In contrast, Jeroboam, in today’s first reading is anxious about his standing: "…the hearts of this people will return to their master…"  He stands in for any of us (we could say greedy bankers or dishonest politicians, but in reality all of us) when we take our eyes off of God’s goodness and Providence.  We hear sadly at the end this reading that Jeroboam’s house "was to be cut off and destroyed from the earth."  

As we stand on the cusp of Lent, we know God’s constant reminders to us to mirror his goodness to others in our lives.  By simple acts of sharing of loaves of bread, of fish, of our moments of giving attention to the needs of others, the reign of God breaks out.  

 

Fr. Bob Bovenzi, C.P. is stationed in Houston, Texas.

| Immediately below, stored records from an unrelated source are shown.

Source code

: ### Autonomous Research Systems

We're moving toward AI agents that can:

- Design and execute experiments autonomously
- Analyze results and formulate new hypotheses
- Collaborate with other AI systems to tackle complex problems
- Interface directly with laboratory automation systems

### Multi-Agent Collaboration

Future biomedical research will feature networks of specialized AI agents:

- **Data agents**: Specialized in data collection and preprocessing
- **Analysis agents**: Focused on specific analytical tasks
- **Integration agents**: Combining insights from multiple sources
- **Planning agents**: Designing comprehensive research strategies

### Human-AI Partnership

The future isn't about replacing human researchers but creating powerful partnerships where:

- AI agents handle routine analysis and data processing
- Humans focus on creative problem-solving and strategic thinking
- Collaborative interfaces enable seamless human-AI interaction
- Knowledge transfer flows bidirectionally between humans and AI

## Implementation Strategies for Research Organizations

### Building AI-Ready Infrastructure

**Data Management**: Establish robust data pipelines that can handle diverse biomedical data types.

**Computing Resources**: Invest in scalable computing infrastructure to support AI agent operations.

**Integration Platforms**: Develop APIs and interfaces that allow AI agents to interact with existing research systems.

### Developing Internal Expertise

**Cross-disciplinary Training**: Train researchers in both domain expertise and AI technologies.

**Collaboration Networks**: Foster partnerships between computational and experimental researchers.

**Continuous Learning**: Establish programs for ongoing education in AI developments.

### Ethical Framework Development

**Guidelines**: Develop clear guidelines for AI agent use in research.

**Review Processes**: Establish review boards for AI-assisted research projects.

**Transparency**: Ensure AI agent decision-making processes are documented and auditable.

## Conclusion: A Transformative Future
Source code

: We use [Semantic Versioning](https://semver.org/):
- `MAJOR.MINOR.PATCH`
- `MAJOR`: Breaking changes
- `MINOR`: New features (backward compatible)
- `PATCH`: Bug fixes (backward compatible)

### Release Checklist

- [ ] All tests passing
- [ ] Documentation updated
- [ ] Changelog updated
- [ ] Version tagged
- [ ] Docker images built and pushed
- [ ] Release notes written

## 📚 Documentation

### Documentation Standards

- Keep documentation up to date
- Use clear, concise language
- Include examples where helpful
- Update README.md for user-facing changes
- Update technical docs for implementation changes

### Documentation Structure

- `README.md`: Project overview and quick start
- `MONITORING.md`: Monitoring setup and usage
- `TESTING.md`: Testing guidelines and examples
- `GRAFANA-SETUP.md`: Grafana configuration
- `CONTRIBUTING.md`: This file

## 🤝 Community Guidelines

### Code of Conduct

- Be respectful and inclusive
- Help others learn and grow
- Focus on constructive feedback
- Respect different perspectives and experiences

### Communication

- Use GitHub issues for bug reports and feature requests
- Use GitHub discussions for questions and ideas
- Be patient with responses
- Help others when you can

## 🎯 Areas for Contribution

Daily Scripture, February 12, 2010

Scripture:

1 Kings 11:29-32; 12:19
Mark 7:31-37

Reflection:

Evagrius Ponticus, a fourth-century Christian monk, instructed his disciples: "Strive to render your mind deaf and dumb at the time of prayer and then you will be able to pray." Evagrius was offering advice on a form of contemplative prayer called meditation. As a mystic, he trusted that God is present in the depth of the human heart and that inner Divinity could be accessed through the discipline of meditation.

The goal of meditation is to encounter the presence of God within the Silence of one’s Heart. This is accomplished through a gradual withdrawal of the physical senses from stimulation with the external world. Step by step, the meditator cuts off contact with the outside world by closing the sense doors one by one. First, the eyes go shut (that is the easy part). Then the meditator begins to encounter the constant chatter of the ego-mind which is agitated with desires, volitions and opinions. By advising the Christian meditator "to render the mind deaf and dumb," Evagrius is pointing the way to God which is beyond words, images and mental concepts. He is encouraging the meditator to continue the inner battle with the ego which fiercely resists being quiet. In time, the presence of God will be revealed within the depths of one’s self. This penetrating dynamic is described by the Psalmist as "deep calling unto deep" (Psalm 42:7).

Whenever the Gospels speak of Jesus healing physical afflictions, anyone walking the spiritual path realizes that the story also points to an inner healing. The transformative grace of meditation comes when we are finally able to go "deaf and dumb" in prayer – when we move our consciousness beyond words and concepts. For then the spiritual ears are open to the inner voice of God and any impediments to communication with the Spirit are removed. The blessing received by the impaired man in the Gospel is once again manifested: "the deaf hear and the mute speak."

Fr. Joe Mitchell, CP is the director of the Passionist Earth & Spirit Center in Louisville, KY.